DOCUMENT SECTION
▽

SKIP_DIRS = {"node_modules", ".git", "__pycache__", "venv", ".venv", "dist", "build", ".tox", ".mypy_cache"}
SKIP_FILES = {"test_", "conftest", "setup", "__init__", "manage", "wsgi", "asgi"}


@dataclass
class FunctionInfo:
    name: str
    file_path: str
    line_number: int
    class_name: Optional[str] = None
    args: list = field(default_factory=list)
    is_async: bool = False
    docstring: Optional[str] = None
    has_return: bool = False
    has_try_except: bool = False
    decorators: list = field(default_factory=list)


def scan_file(filepath: Path) -> list[FunctionInfo]:
    """Extract function definitions from a Python file."""
    try:
        source = filepath.read_text(errors="ignore")
        tree = ast.parse(source, filename=str(filepath))
    except (SyntaxError, UnicodeDecodeError):
        return []

    functions = []
    current_class = None

    for node in ast.walk(tree):
        if isinstance(node, ast.ClassDef):
            current_class = node.name
            continue

        if not isinstance(node, (ast.FunctionDef, ast.AsyncFunctionDef)):
            continue

        # Skip private/internal functions
        if node.name.startswith("_") and node.name != "__init__":
            continue

        # Extract args (skip 'self')

△

REQUIREMENT A
List every line of the records below that contains the string "Banaue".

[Data records]

▽

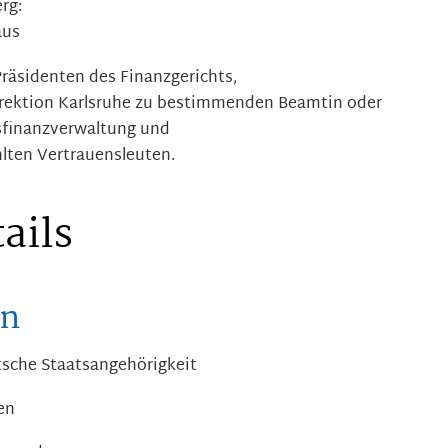
rg:
aus
räsidenten des Finanzgerichts,
irektion Karlsruhe zu bestimmenden Beamtin oder
finanzverwaltung und
lten Vertrauensleuten.
ails
en
sche Staatsangehörigkeit
en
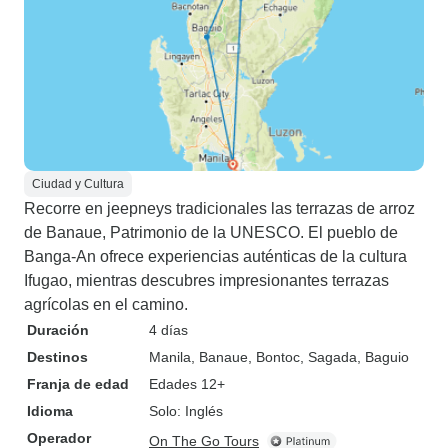
Ciudad y Cultura
Recorre en jeepneys tradicionales las terrazas de arroz
de Banaue, Patrimonio de la UNESCO. El pueblo de
Banga-An ofrece experiencias auténticas de la cultura
Ifugao, mientras descubres impresionantes terrazas
agrícolas en el camino.
Duración
4 días
Destinos
Manila
, Banaue
, Bontoc
, Sagada
, Baguio
Franja de edad
Edades 12+
Idioma
Solo: Inglés
Operador
On The Go Tours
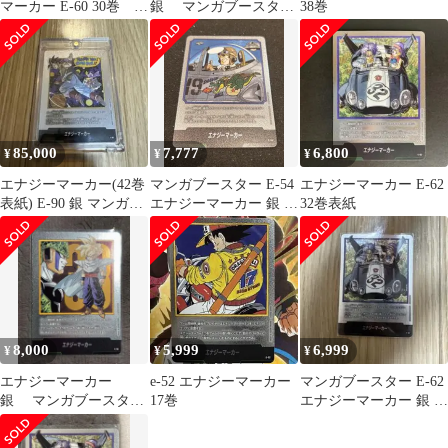
マーカー E-60 30巻
銀 マンガブースター
38巻
銀 マンガブースター
E-86 38巻 美品
85,000
7,777
6,800
¥
¥
¥
エナジーマーカー(42巻
マンガブースター E-54
エナジーマーカー E-62
表紙) E-90 銀 マンガブ
エナジーマーカー 銀 19
32巻表紙
ースター
巻
8,000
5,999
6,999
¥
¥
¥
エナジーマーカー
e-52 エナジーマーカー
マンガブースター E-62
銀 マンガブースター
17巻
エナジーマーカー 銀 32
E-81 33巻 美品
巻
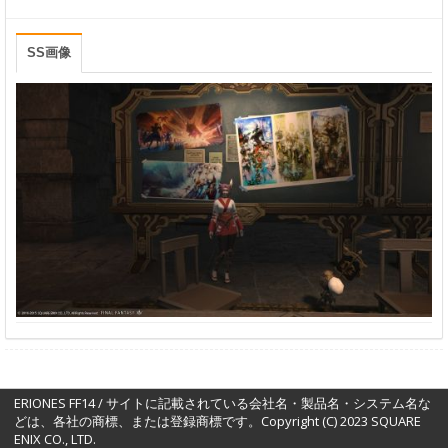
SS画像
ERIONES FF14 / サイトに記載されている会社名・製品名・システム名な
どは、各社の商標、または登録商標です。Copyright (C) 2023 SQUARE
ENIX CO., LTD.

△

REQUIREMENT B
Return the portion of the Python code that opens with the words "is_async: bool = False" and closes with "tree = ast.parse(source, filename=str(filepath))", copying it without changes.

EXERCISE RESULT A
de Banaue, Patrimonio de la UNESCO. El pueblo de
, Banaue

EXERCISE RESULT B
is_async: bool = False
    docstring: Optional[str] = None
    has_return: bool = False
    has_try_except: bool = False
    decorators: list = field(default_factory=list)


def scan_file(filepath: Path) -> list[FunctionInfo]:
    """Extract function definitions from a Python file."""
    try:
        source = filepath.read_text(errors="ignore")
        tree = ast.parse(source, filename=str(filepath))